I have about a thousand files that are named in a semi-sensible way like the following:
aaa.ba.ca.01
aaa.ba.ca.02
aaa.ba.ca.03
aaa.ba.da.01
aaa.ba.da.02
aaa.ba.da.03
and so on. Let's say each file contains 2 columns of numbers which I need to read in to the dictionaries: wavelength, flux. The reading in part is easy for me, the hard part is that I need to load these dictionaries so that they store the information like:
wavelength['aaa.ba.ca.01'] (which is the wavelengths of that one file)
wavelength['aaa.ba.ca'] (which is the wavelengths of all subfiles ie ...ca.01, ...ca.02, and ...ca.03 -- in order)
wavelength['aaa.ba'] (which also includes all wavelengths of all "subfiles" as well -- again in order).
and so on. The filenames are well-behaved (the sections are separated by periods, the grouping hierarchy is always the same direction, etc.) but the files can be between 4 sections, or 8 sections long.
My question: is there some sensible way to have python glob the names of the files and by parsing strings or some other magic get the data into these dictionaries? I've hit a brick wall.

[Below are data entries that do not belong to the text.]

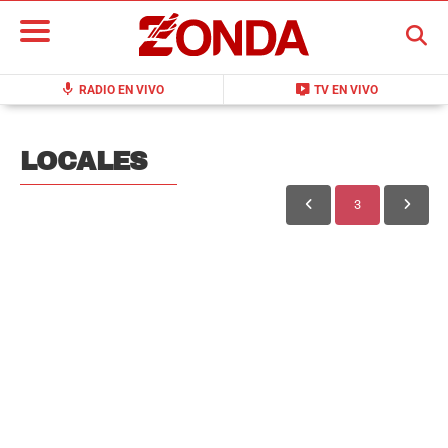
BUSCAR
mic
live_tv
RADIO EN VIVO
TV EN VIVO
LOCALES
3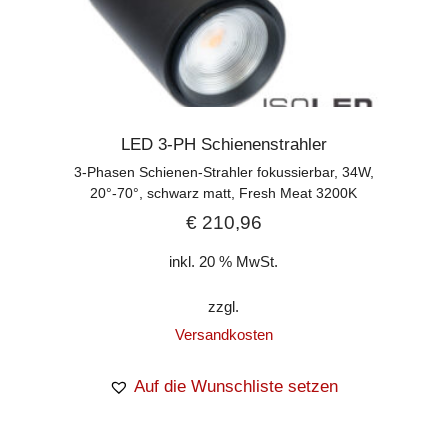
LED 3-PH Schienenstrahler
3-Phasen Schienen-Strahler fokussierbar, 34W,
20°-70°, schwarz matt, Fresh Meat 3200K
€
210,96
inkl. 20 % MwSt.
zzgl.
Versandkosten
Auf die Wunschliste setzen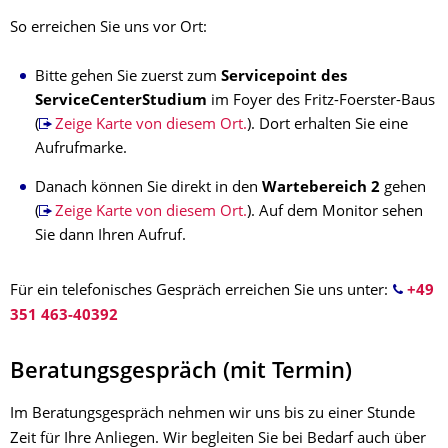
So erreichen Sie uns vor Ort:
Bitte gehen Sie zuerst zum
Servicepoint des
ServiceCenterStudium
im Foyer des Fritz-Foerster-Baus
(
Zeige Karte von diesem Ort.
). Dort erhalten Sie eine
Aufrufmarke.
Danach können Sie direkt in den
Wartebereich 2
gehen
(
Zeige Karte von diesem Ort.
). Auf dem Monitor sehen
Sie dann Ihren Aufruf.
Für ein telefonisches Gespräch erreichen Sie uns unter:
+49
351 463-40392
Beratungsgespräch (mit Termin)
Im Beratungsgespräch nehmen wir uns bis zu einer Stunde
Zeit für Ihre Anliegen. Wir begleiten Sie bei Bedarf auch über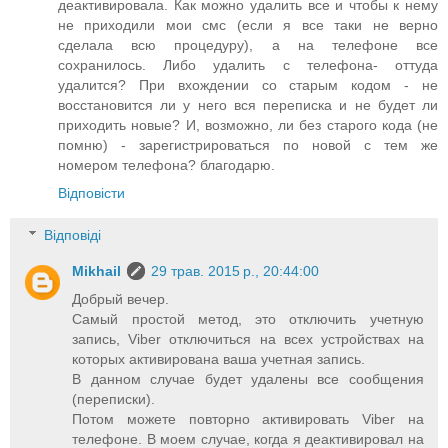
деактивировала. Как можно удалить все и чтобы к нему
не приходили мои смс (если я все таки не верно
сделала всю процедуру), а на телефоне все
сохранилось. Либо удалить с телефона- оттуда
удалится? При вхождении со старым кодом - не
восстановится ли у него вся переписка и не будет ли
приходить новые? И, возможно, ли без старого кода (не
помню) - зарегистрироваться по новой с тем же
номером телефона? благодарю.
Відповісти
Відповіді
Mikhail
29 трав. 2015 р., 20:44:00
Добрый вечер.
Самый простой метод, это отключить учетную
запись, Viber отключиться на всех устройствах на
которых активирована ваша учетная запись.
В данном случае будет удалены все сообщения
(переписки).
Потом можете повторно активировать Viber на
телефоне. В моем случае, когда я деактивировал на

A simple, but not efficient, way to do so is to subclass Pythons dictionary, so that when given one non-complete key, it concatenates the contents of all matching keys, in alphabetical order.
There could be more efficient designs: this one major drawback being it will sort and verify all existing dictionary keys on a partial key request. Otherwise, it is so simple to implement that it is worth a try:
class MultiDict(dict):
def __getitem__(self, key):
if key in self:
return dict.__getitem__(self, key)
result = []
for complete_key in sorted(self.keys()):
if complete_key.startswith(key):
result.extend(self[complete_key])
return result
#example
a = MultiDict()
a["a0"] = [1]
a["a1"] = [2]
print a["a"]
[1, 2]
As for getting teh data in the dictionary, just iterate over all files, with glob or os.listdir, and read the desired contents, as a list, into a MultiDict item using the filename as a key.